Question 4: I don't understand how he got the part in bold. I have a feeling he just forgot to write in the 9 but the rearranging of that step uses the supercommutative algebra described above and I don't follow the logic there???

Any help would be greatly appreciated

cheers

2. Feb 7, 2009

### CompuChip

If you consider for example a vector space V, then a bilinear function on V is a function f on V x V which is linear in both its arguments. So if v, w, u are elements of V and x is a number, then
f(a v + w, u) = a f(v, u) + f(w, u)
f(v, a w + u) = a f(v, w) + f(v, u)

You can see the wedge product as a function of two arguments:
$$f(v, w) = v \wedge w$$
then bilinearity simply means that for example
$$f(a v + w, u) = (a v + w) \wedge u = a (v \wedge u) + w \wedge u$$

I think so. Supercommutative probably either refers to the fact that you are commuting a k- and an l-form, or to the fact that it isn't precisely a commutation but some generalization where an extra sign may occur. Since I recall something like
$$v \wedge w = - w \wedge v$$
when v and w are one-forms, I think it should be (-1)^(k l). That is: if both arguments are even or odd in grade you can switch them, if one is even and the other odd you get a minus sign.

Yes. You can see it by the fact that it is expressed in the basis $\{ e_1^*, e_2^* \}$. For a two-form you would need a basis like $\{ e_{ij} = e_i \wedge e_j \mid i < j \}$ (I am dropping the asterisks, too much work to put them in), for an n-form in general $\{ e_{i_1 \cdots i_n} = e_{i_1} \wedge \cdots \wedge e_{i_n} \mid i_1 < \cdots < i_n \}$. (Note that this implies that if V is k-dimensional, there are no n-forms for $n > k$.

Yes, it looks like he just forgot the 9. He commutes the e1 to the front, to have all the elements in a logical order.

3. Feb 7, 2009

### latentcorpse

thanks a lot. quick questions though.

(i)if you agree with me that $\alpha \in \Lambda^2(V^*),\beta \in \Lambda^1(V^*)$, then why don't we write them as $\alpha^2$ and $\beta^1$ since at the start of the definition we were considering an $\alpha^k \in \Lambda^k(V^*)$ etc?

(ii)If we are calling them $\alpha^k$ just because it's in that set, how do we distinguish it from being $\alpha \cdot ... \cdot \alpha$ k times?

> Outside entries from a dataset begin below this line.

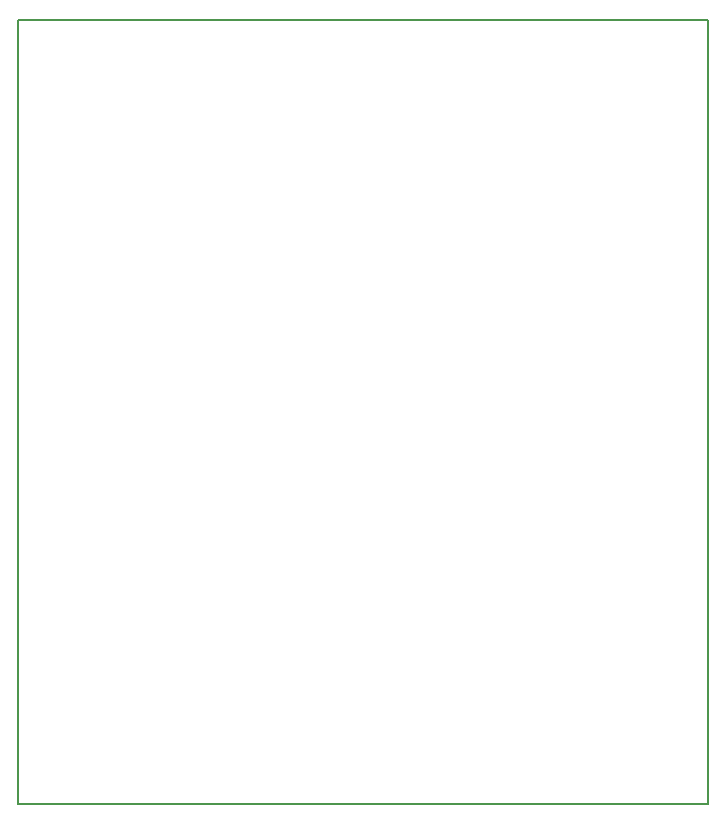
<source format=gbr>
G04 DipTrace 3.0.0.2*
G04 BoardOutline.gbr*
%MOIN*%
G04 #@! TF.FileFunction,Profile*
G04 #@! TF.Part,Single*
%ADD11C,0.005512*%
%FSLAX26Y26*%
G04*
G70*
G90*
G75*
G01*
G04 BoardOutline*
%LPD*%
X393701Y3006201D2*
D11*
X2693701D1*
Y393701D1*
X1893701D1*
X1731201D1*
X1343701D1*
X1193701D1*
X393701D1*
Y3006201D1*
M02*

</source>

(iii) What is $\Lambda^{n}(V^*)$ - is it a set?

4. Feb 7, 2009

### slider142

I have a tiny bit of experience here as well, from a very basic study of exterior calculus in diffy geo. The only reason we used $\alpha^k$ in the previous scenario was to illustrate supercommutativity. It does not represent the wedge product of the same vector with itself k times. From the definition of the wedge product, $\alpha^k = \alpha\wedge\dots\wedge\alpha$ for any k > 1 is the 0 vector.

The nth exterior power of a vector space is the vector space of all n-vectors, rigorously, elements of Vk = $V\times\dots\times V$, quotiented by a subspace defined by the wedge product. That is to say, each vector in $\Lambda^{2}V$ is an ordered pair of vectors in V, quotiented by the subspace made up of vectors of the form {(u+v, w) - [(u,w) + (v,w)], (u, v+w) - [(u,v) + (u,w)], a(u, v) - (au, v), (u, bv) - b(u, v), (u, u)}. As an example, if you regard R (the set of real numbers) as a vector space, you can regard the vector space $\Lambda^{3}R$ as a certain quotient space of R3, albeit with a strange wedge product structure and having all vectors with any identical components identified with the 0 vector. However, this construction is more useful in the development of tensors and tensor calculus, where we do operations on many vectors per tensor.

Last edited: Feb 7, 2009
5. Feb 8, 2009

### latentcorpse

ok cheers. why is that vector space quotiented by that subspace though?